Ibrahimovic
Marco Luzzani/Getty Images

Ci ha messo la faccia Zlatan Ibrahimovic, nel bene e nel male visto che questa sera ha prima affossato il Milan e poi lo ha risollevato, regalandogli un importante pareggio contro l’Hellas Verona.

Ibra
Emilio Andreoli/Getty Images

Lo svedese si è presentato nel post gara ai microfoni di Sky Sport, partendo dal rigore sbagliato: “faccia arrabbiata, un pareggio oggi non va bene, abbiamo avuto tante occasioni, ho sbagliato il rigore, il prossimo mi sa che lo lascio a Kessie. Tanti errori, ma si va avanti. L’importante è non perdere e non perdere la fiducia. Vogliamo vincere tutte le partite, è ovvio. Ce l’avevo con me stesso, quando la fatica entra in testa non sei al 100%. Giochiamo tante partite in poco tempo, meno male che arriva questa sosta. Anche oggi mi mancava lucidità e cattiveria davanti alla porta, oggi non c’ero“.

Ibrahimovic
Emilio Andreoli/Getty Images

Lo svedese poi ha proseguito, parlando dello stato di forma e del rigore: “prima del campionato bisogna avere obiettivi, anche durante il campionato.

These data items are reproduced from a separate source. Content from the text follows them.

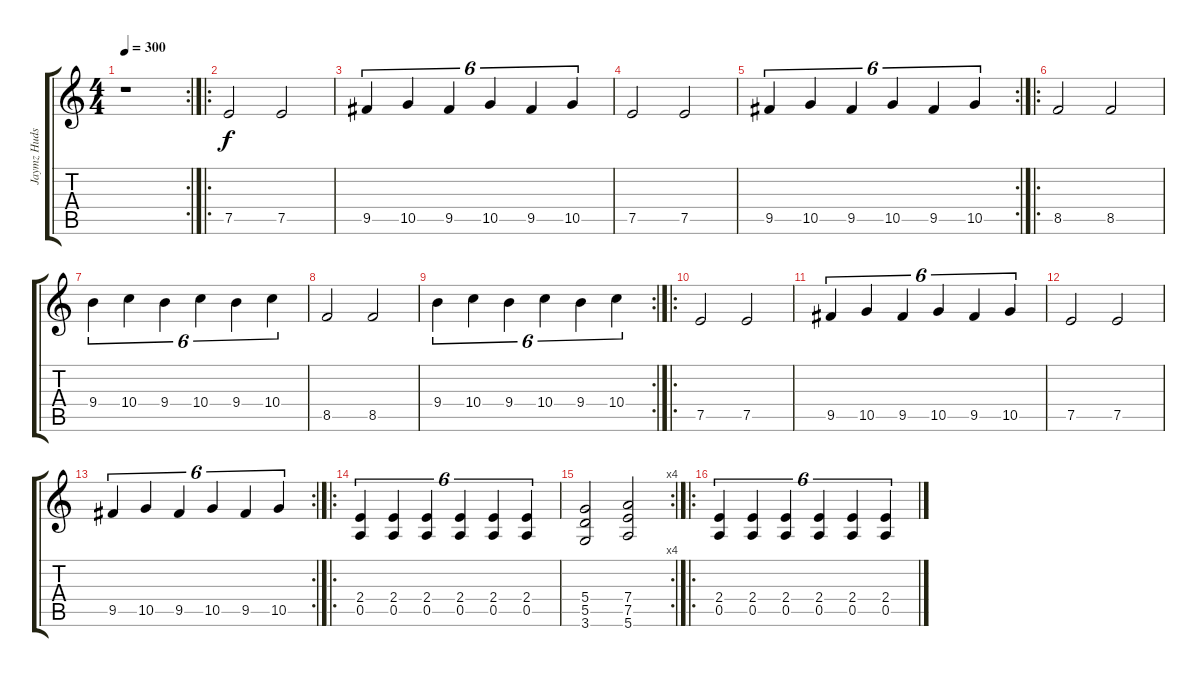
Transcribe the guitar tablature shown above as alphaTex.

\track ("Jaymz Hudson" "Jaymz Huds") {instrument distortionguitar}
\staff {score tabs}
\tuning (E4 B3 G3 D3 A2 E2) {hide}
\rc 2
\ts (4 4)
\tempo 300
\clef g2
\ks c
r.1{dy f} |
\ro
7.5.2 7.5.2 |
9.5.4{tu (6 4)} 10.5.4{tu (6 4)} 9.5.4{tu (6 4)} 10.5.4{tu (6 4)} 9.5.4{tu (6 4)} 10.5.4{tu (6 4)} |
7.5.2 7.5.2 |
\rc 2
9.5.4{tu (6 4)} 10.5.4{tu (6 4)} 9.5.4{tu (6 4)} 10.5.4{tu (6 4)} 9.5.4{tu (6 4)} 10.5.4{tu (6 4)} |
\ro
8.5.2 8.5.2 |
9.4.4{tu (6 4)} 10.4.4{tu (6 4)} 9.4.4{tu (6 4)} 10.4.4{tu (6 4)} 9.4.4{tu (6 4)} 10.4.4{tu (6 4)} |
8.5.2 8.5.2 |
\rc 2
9.4.4{tu (6 4)} 10.4.4{tu (6 4)} 9.4.4{tu (6 4)} 10.4.4{tu (6 4)} 9.4.4{tu (6 4)} 10.4.4{tu (6 4)} |
\ro
7.5.2 7.5.2 |
9.5.4{tu (6 4)} 10.5.4{tu (6 4)} 9.5.4{tu (6 4)} 10.5.4{tu (6 4)} 9.5.4{tu (6 4)} 10.5.4{tu (6 4)} |
7.5.2 7.5.2 |
\rc 2
9.5.4{tu (6 4)} 10.5.4{tu (6 4)} 9.5.4{tu (6 4)} 10.5.4{tu (6 4)} 9.5.4{tu (6 4)} 10.5.4{tu (6 4)} |
\ro
(2.4 0.5).4{tu (6 4)} (2.4 0.5).4{tu (6 4)} (2.4 0.5).4{tu (6 4)} (2.4 0.5).4{tu (6 4)} (2.4 0.5).4{tu (6 4)} (2.4 0.5).4{tu (6 4)} |
\rc 4
(5.4 5.5 3.6).2 (7.4 7.5 5.6).2 |
\ro
(2.4 0.5).4{tu (6 4)} (2.4 0.5).4{tu (6 4)} (2.4 0.5).4{tu (6 4)} (2.4 0.5).4{tu (6 4)} (2.4 0.5).4{tu (6 4)} (2.4 0.5).4{tu (6 4)}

Bisogna avere obiettivi, non possiamo entrare in campo solo per giocare. Almeno questa è la mia mentalità. Il mister mi dice quando gioco, mi ricordo l’Europa League quando ero a Manchester. E’ molto complicato giocare il giovedì, c’è poca pausa tra le partite. Sono un professionista, quando posso giocare gioco. Dopo l’infortunio mi sento come un bimbo, sono contento di giocare, era possibile che non potessi più farcela. Il rinnovo? Dopo il rigore mi sa che siamo messi male (ride ndr). Li faccio tirare a Kessie così forse sarò in un’altra situazione“.